Zero Nominal Growth Impact
274. Under Programme 2.5.1, work under Support to environmental agreements and promotion of integrated environmental planning and management would be scaled down. A loss of technical capacity would also occur in a key area of FAO comparative advantage – geo-spatial data and information systems – particularly to maintain updated technology for Geographic Information System (GIS) and remote sensing data for early warning systems. Furthermore, the provision of technical assistance for capacity building in biotechnology and biosafety, the support to networks among national research bodies and stakeholders to ensure access to appropriate technologies, the advice in action-based research to increase farmer participation, as well as efforts to integrate traditional knowledge in natural resource management, would be severely affected. The provision of information relevant for policy formulation and decisions on biotechnology, as well as other technologies aimed at achieving national food security, would also be reduced.
275. Under Programmes 2.5.1 and 2.5.2, loss of capacity in Communication for Development would hamper follow-up to the UN Roundtable on Communication for Development and the forthcoming World Congress on Communication for Development (WCCD). It would also hinder follow-up to international commitments made on Education for Rural People (ERP), especially policy advice and technical assistance to countries. Moreover, capacity building, policy and advocacy activities on ERP, already planned with international partners such as UNESCO, IICA41
and the World Bank, as well as support to national youth development would be limited, if not eliminated. The programmes' capacity to prepare, test and disseminate policy materials and methodologies to strengthen national agricultural extension systems would be undermined, affecting in the SAFR42
subregion extension capacity for the prevention and mitigation of HIV/AIDS.

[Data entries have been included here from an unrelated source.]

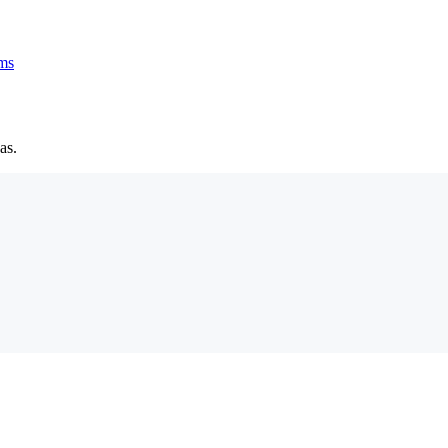
ms
as.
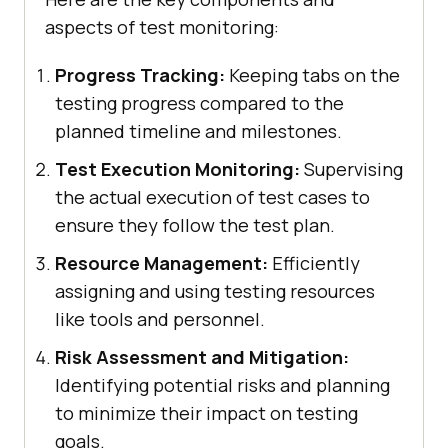
aspects of test monitoring:
Progress Tracking:
Keeping tabs on the
testing progress compared to the
planned timeline and milestones.
Test Execution Monitoring:
Supervising
the actual execution of test cases to
ensure they follow the test plan.
Resource Management:
Efficiently
assigning and using testing resources
like tools and personnel.
Risk Assessment and Mitigation:
Identifying potential risks and planning
to minimize their impact on testing
goals.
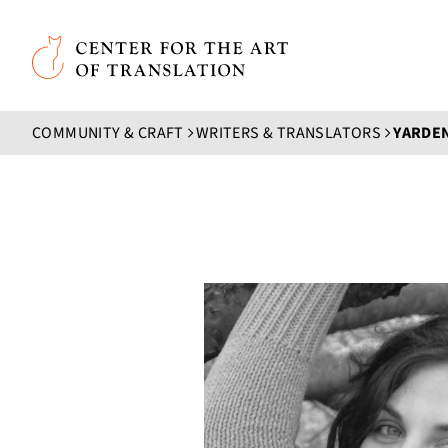
Skip to main content
Center for the Art of Translation
COMMUNITY & CRAFT
WRITERS & TRANSLATORS
YARDE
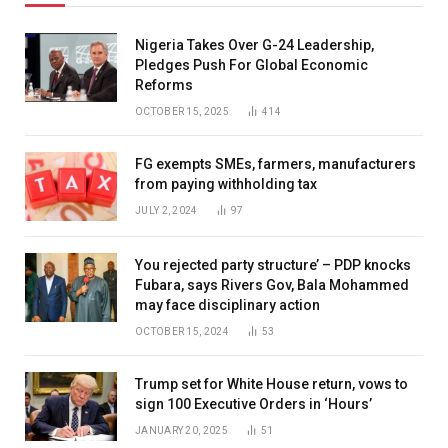
Nigeria Takes Over G-24 Leadership,
Pledges Push For Global Economic
Reforms
OCTOBER 15, 2025
414
FG exempts SMEs, farmers, manufacturers
from paying withholding tax
JULY 2, 2024
97
You rejected party structure’ – PDP knocks
Fubara, says Rivers Gov, Bala Mohammed
may face disciplinary action
OCTOBER 15, 2024
53
Trump set for White House return, vows to
sign 100 Executive Orders in ‘Hours’
JANUARY 20, 2025
51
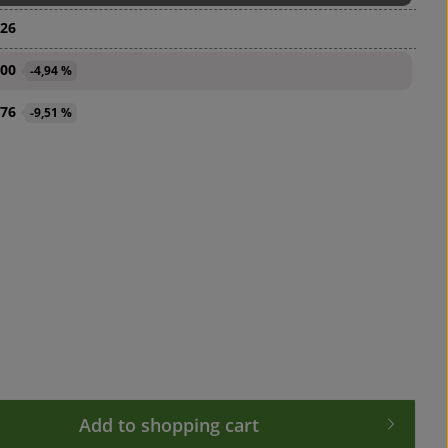
.26
.00
-4,94 %
.76
-9,51 %
 desired amount or use the buttons to in
Add to shopping cart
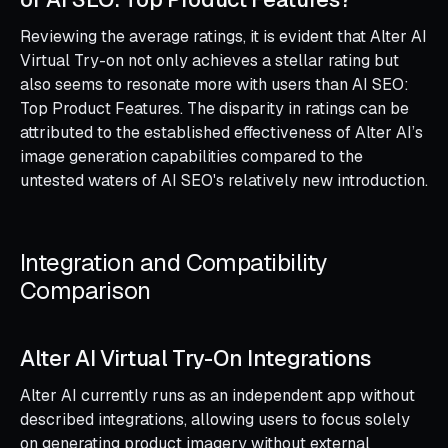
Reviewing the average ratings, it is evident that Alter AI
Virtual Try-on not only achieves a stellar rating but
also seems to resonate more with users than AI SEO:
Top Product Features. The disparity in ratings can be
attributed to the established effectiveness of Alter AI’s
image generation capabilities compared to the
untested waters of AI SEO's relatively new introduction.
Integration and Compatibility
Comparison
Alter AI Virtual Try-On Integrations
Alter AI currently runs as an independent app without
described integrations, allowing users to focus solely
on generating product imagery without external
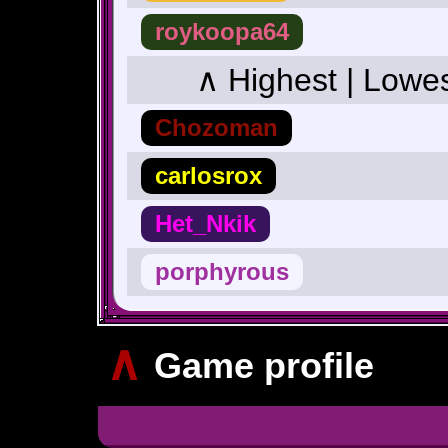
roykoopa64
∧ Highest | Lowe
Chozoman
carlosrox
Het_Nkik
porphyrous
∧
Game profile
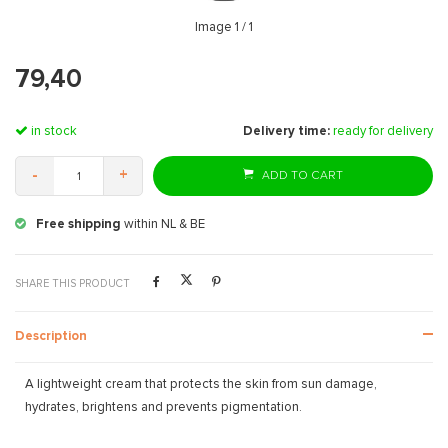
Image
1
/ 1
79,40
in stock
Delivery time:
ready for delivery
-
+
ADD TO CART
Free shipping
within NL & BE
SHARE THIS PRODUCT
Description
A lightweight cream that protects the skin from sun damage,
hydrates, brightens and prevents pigmentation.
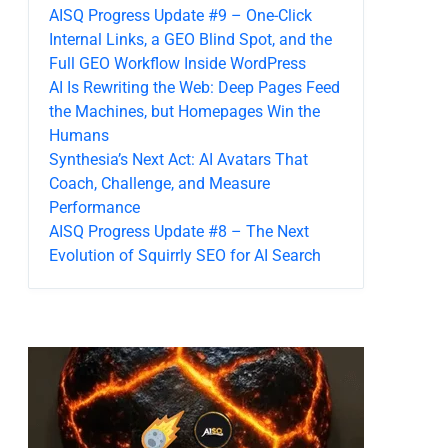
AISQ Progress Update #9 – One-Click
Internal Links, a GEO Blind Spot, and the
Full GEO Workflow Inside WordPress
AI Is Rewriting the Web: Deep Pages Feed
the Machines, but Homepages Win the
Humans
Synthesia’s Next Act: AI Avatars That
Coach, Challenge, and Measure
Performance
AISQ Progress Update #8 – The Next
Evolution of Squirrly SEO for AI Search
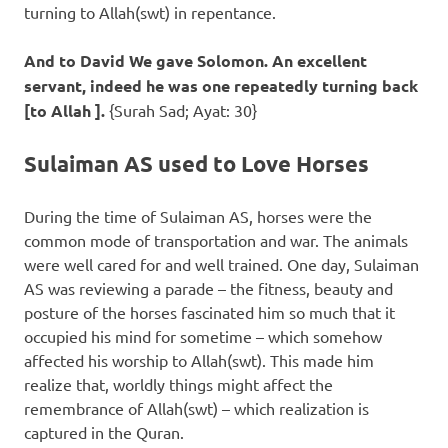
turning to Allah(swt) in repentance.
And to David We gave Solomon. An excellent
servant, indeed he was one repeatedly turning back
[to Allah ].
{Surah Sad; Ayat: 30}
Sulaiman AS used to Love Horses
During the time of Sulaiman AS, horses were the
common mode of transportation and war. The animals
were well cared for and well trained. One day, Sulaiman
AS was reviewing a parade – the fitness, beauty and
posture of the horses fascinated him so much that it
occupied his mind for sometime – which somehow
affected his worship to Allah(swt). This made him
realize that, worldly things might affect the
remembrance of Allah(swt) – which realization is
captured in the Quran.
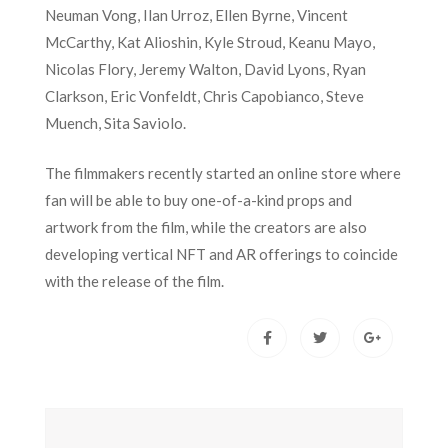
Neuman Vong, Ilan Urroz, Ellen Byrne, Vincent
McCarthy, Kat Alioshin, Kyle Stroud, Keanu Mayo,
Nicolas Flory, Jeremy Walton, David Lyons, Ryan
Clarkson, Eric Vonfeldt, Chris Capobianco, Steve
Muench, Sita Saviolo.
The filmmakers recently started an online store where
fan will be able to buy one-of-a-kind props and
artwork from the film, while the creators are also
developing vertical NFT and AR offerings to coincide
with the release of the film.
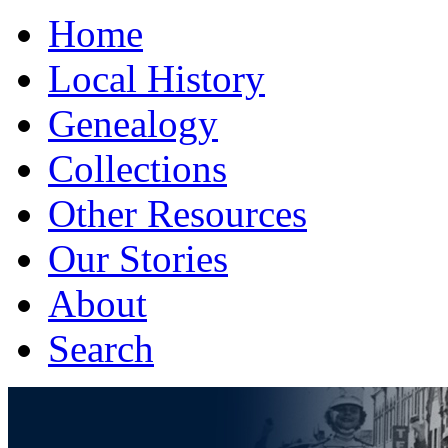
Home
Local History
Genealogy
Collections
Other Resources
Our Stories
About
Search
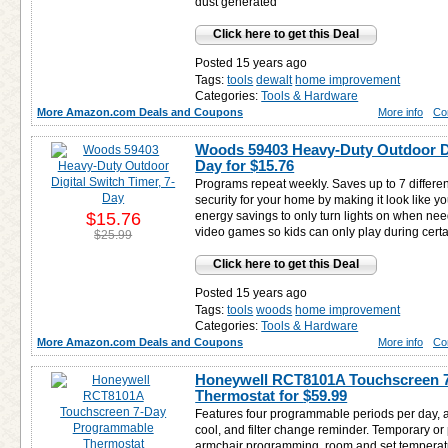
dust generated
Click here to get this Deal
Posted 15 years ago
Tags:
tools
dewalt
home improvement
Categories:
Tools & Hardware
More Amazon.com Deals and Coupons
More info
Co
Woods 59403 Heavy-Duty Outdoor Dig
Day for
$15.76
Programs repeat weekly. Saves up to 7 differe
security for your home by making it look like 
$15.76
energy savings to only turn lights on when nee
video games so kids can only play during certa
$25.99
Click here to get this Deal
Posted 15 years ago
Tags:
tools
woods
home improvement
Categories:
Tools & Hardware
More Amazon.com Deals and Coupons
More info
Co
Honeywell RCT8101A Touchscreen 
Thermostat for
$59.99
Features four programmable periods per day, 
cool, and filter change reminder. Temporary or
armchair programming, room and set temperatu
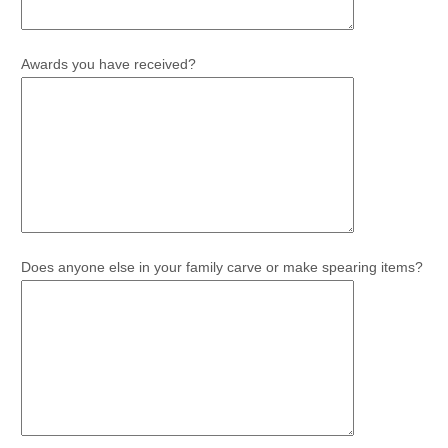
Awards you have received?
Does anyone else in your family carve or make spearing items?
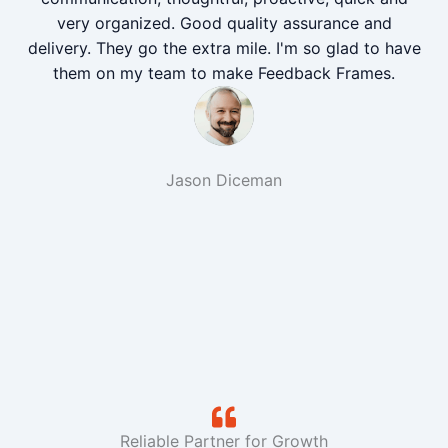
very organized. Good quality assurance and
delivery. They go the extra mile. I'm so glad to have
them on my team to make Feedback Frames.
Jason Diceman
Reliable Partner for Growth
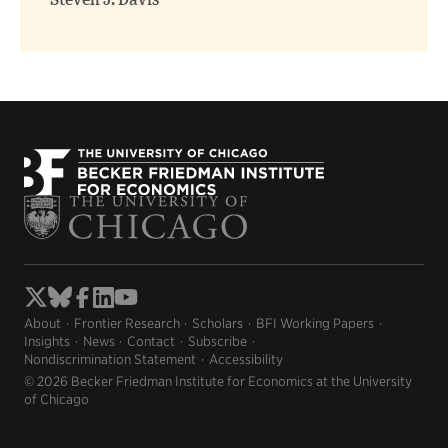
Steven J. Davis
About
Frontier Research
Scholars
BFI Working Papers
Insights
News
Contact
Subscribe
Nondiscrimination Statement
Accessibility
© 2026 Becker Friedman Institute for Economics at the University
of Chicago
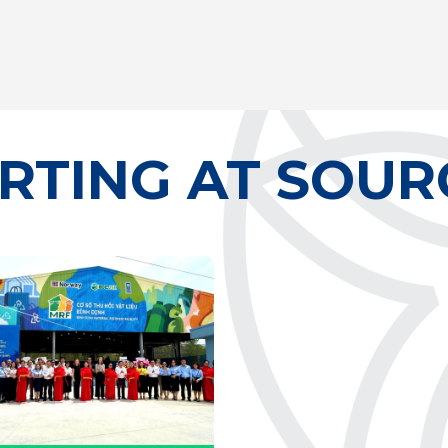
RTING AT SOUR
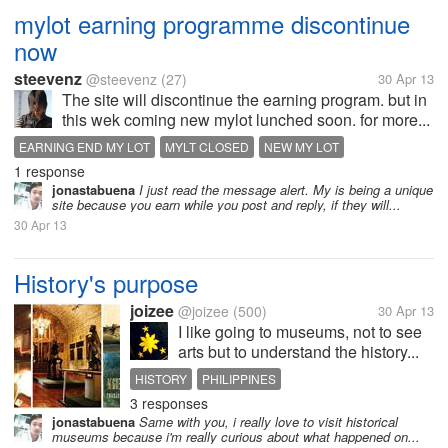
mylot earning programme discontinue
now
steevenz
@steevenz
(27)
30 Apr 13
The site will discontinue the earning program. but in
this wek coming new mylot lunched soon. for more...
EARNING END MY LOT
MYLT CLOSED
NEW MY LOT
1 response
jonastabuena
I just read the message alert. My is being a unique
site because you earn while you post and reply, if they will...
30 Apr 13
History's purpose
joizee
@joizee
(500)
30 Apr 13
I like going to museums, not to see
arts but to understand the history...
HISTORY
PHILIPPINES
3 responses
jonastabuena
Same with you, i really love to visit historical
museums because i'm really curious about what happened on...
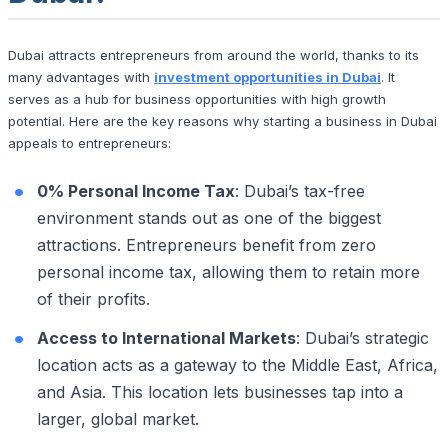
Dubai attracts entrepreneurs from around the world, thanks to its
many advantages with
investment opportunities in Dubai
. It
serves as a hub for business opportunities with high growth
potential. Here are the key reasons why starting a business in Dubai
appeals to entrepreneurs:
0% Personal Income Tax
: Dubai’s tax-free
environment stands out as one of the biggest
attractions. Entrepreneurs benefit from zero
personal income tax, allowing them to retain more
of their profits.
Access to International Markets
: Dubai’s strategic
location acts as a gateway to the Middle East, Africa,
and Asia. This location lets businesses tap into a
larger, global market.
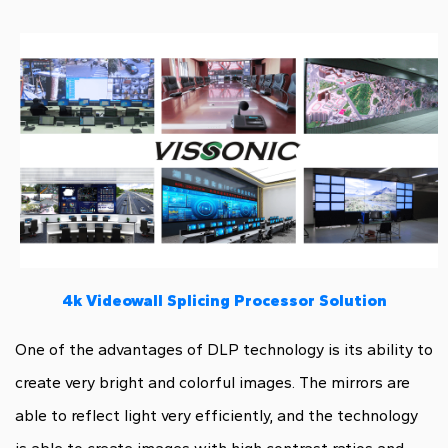
4k Videowall Splicing Processor Solution
One of the advantages of DLP technology is its ability to
create very bright and colorful images. The mirrors are
able to reflect light very efficiently, and the technology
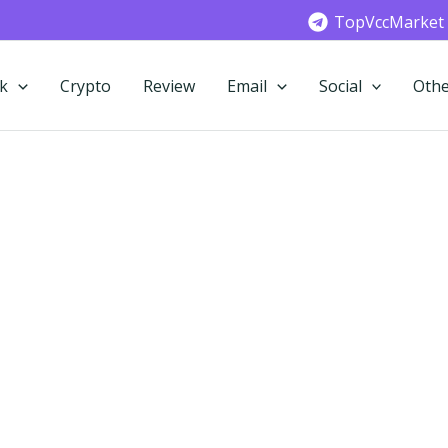
TopVccMarket
k
Crypto
Review
Email
Social
Othe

276. Programme 2.5.3 would incur loss of capacity to support countries in improving access by the rural poor to land and other development resources and services. The testing and dissemination of methodologies and adapted materials to strengthen land administration, decentralized public institutions and producer and community-based organizations in several subregions would no longer be possible. The support to policies and practices for SARD would be virtually dependent on the availability of extra-budgetary resources and headquarters support to the UN System Network on Rural Development and Food Security would be discontinued.
277. The reduction under Programme 2.5.6 would imply a decreased capacity to meet countries’ demands and an obligation to reduce targets in respect of the up-scaling of the SPFS and support to SSC agreements.
278. FAO’s financial support to the CGIAR Science Council and its Secretariat would also be affected, weakening the latter’s capacity to undertake prioritising of international agricultural research programmes and the Organization’s technical assistance to NARS.